Provided material:
= = = = =
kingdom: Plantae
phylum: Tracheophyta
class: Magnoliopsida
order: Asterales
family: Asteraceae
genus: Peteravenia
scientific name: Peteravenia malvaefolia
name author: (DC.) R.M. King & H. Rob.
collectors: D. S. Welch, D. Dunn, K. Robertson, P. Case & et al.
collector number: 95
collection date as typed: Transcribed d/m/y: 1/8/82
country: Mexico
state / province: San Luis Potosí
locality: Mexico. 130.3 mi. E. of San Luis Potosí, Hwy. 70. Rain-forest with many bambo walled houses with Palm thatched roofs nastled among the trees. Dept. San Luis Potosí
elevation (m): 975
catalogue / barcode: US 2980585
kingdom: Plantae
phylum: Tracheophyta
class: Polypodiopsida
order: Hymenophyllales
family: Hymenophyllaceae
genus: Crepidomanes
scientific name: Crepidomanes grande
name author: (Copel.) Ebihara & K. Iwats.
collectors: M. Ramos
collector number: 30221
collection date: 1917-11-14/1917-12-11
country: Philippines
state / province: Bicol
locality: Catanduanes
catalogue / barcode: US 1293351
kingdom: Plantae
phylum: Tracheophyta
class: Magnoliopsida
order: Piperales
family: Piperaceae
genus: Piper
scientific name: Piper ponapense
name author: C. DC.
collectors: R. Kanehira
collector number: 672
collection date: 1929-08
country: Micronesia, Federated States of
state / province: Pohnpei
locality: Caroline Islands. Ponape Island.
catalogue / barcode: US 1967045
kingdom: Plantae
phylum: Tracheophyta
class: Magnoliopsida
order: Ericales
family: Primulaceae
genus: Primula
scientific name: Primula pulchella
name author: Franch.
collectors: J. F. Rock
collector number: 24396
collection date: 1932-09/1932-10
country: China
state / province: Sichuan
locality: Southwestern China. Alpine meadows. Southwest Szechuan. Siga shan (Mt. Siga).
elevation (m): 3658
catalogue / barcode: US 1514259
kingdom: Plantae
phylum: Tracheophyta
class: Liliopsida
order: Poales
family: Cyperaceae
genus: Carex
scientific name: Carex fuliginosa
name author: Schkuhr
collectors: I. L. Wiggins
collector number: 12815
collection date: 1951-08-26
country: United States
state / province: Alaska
= = = = =
Short task:
Turn every line of the records into a JSON list of strings, one string per line, leaving out blank lines.

Result of this task:
[
  "kingdom: Plantae",
  "phylum: Tracheophyta",
  "class: Magnoliopsida",
  "order: Asterales",
  "family: Asteraceae",
  "genus: Peteravenia",
  "scientific name: Peteravenia malvaefolia",
  "name author: (DC.) R.M. King & H. Rob.",
  "collectors: D. S. Welch, D. Dunn, K. Robertson, P. Case & et al.",
  "collector number: 95",
  "collection date as typed: Transcribed d/m/y: 1/8/82",
  "country: Mexico",
  "state / province: San Luis Potosí",
  "locality: Mexico. 130.3 mi. E. of San Luis Potosí, Hwy. 70. Rain-forest with many bambo walled houses with Palm thatched roofs nastled among the trees. Dept. San Luis Potosí",
  "elevation (m): 975",
  "catalogue / barcode: US 2980585",
  "kingdom: Plantae",
  "phylum: Tracheophyta",
  "class: Polypodiopsida",
  "order: Hymenophyllales",
  "family: Hymenophyllaceae",
  "genus: Crepidomanes",
  "scientific name: Crepidomanes grande",
  "name author: (Copel.) Ebihara & K. Iwats.",
  "collectors: M. Ramos",
  "collector number: 30221",
  "collection date: 1917-11-14/1917-12-11",
  "country: Philippines",
  "state / province: Bicol",
  "locality: Catanduanes",
  "catalogue / barcode: US 1293351",
  "kingdom: Plantae",
  "phylum: Tracheophyta",
  "class: Magnoliopsida",
  "order: Piperales",
  "family: Piperaceae",
  "genus: Piper",
  "scientific name: Piper ponapense",
  "name author: C. DC.",
  "collectors: R. Kanehira",
  "collector number: 672",
  "collection date: 1929-08",
  "country: Micronesia, Federated States of",
  "state / province: Pohnpei",
  "locality: Caroline Islands. Ponape Island.",
  "catalogue / barcode: US 1967045",
  "kingdom: Plantae",
  "phylum: Tracheophyta",
  "class: Magnoliopsida",
  "order: Ericales",
  "family: Primulaceae",
  "genus: Primula",
  "scientific name: Primula pulchella",
  "name author: Franch.",
  "collectors: J. F. Rock",
  "collector number: 24396",
  "collection date: 1932-09/1932-10",
  "country: China",
  "state / province: Sichuan",
  "locality: Southwestern China. Alpine meadows. Southwest Szechuan. Siga shan (Mt. Siga).",
  "elevation (m): 3658",
  "catalogue / barcode: US 1514259",
  "kingdom: Plantae",
  "phylum: Tracheophyta",
  "class: Liliopsida",
  "order: Poales",
  "family: Cyperaceae",
  "genus: Carex",
  "scientific name: Carex fuliginosa",
  "name author: Schkuhr",
  "collectors: I. L. Wiggins",
  "collector number: 12815",
  "collection date: 1951-08-26",
  "country: United States",
  "state / province: Alaska"
]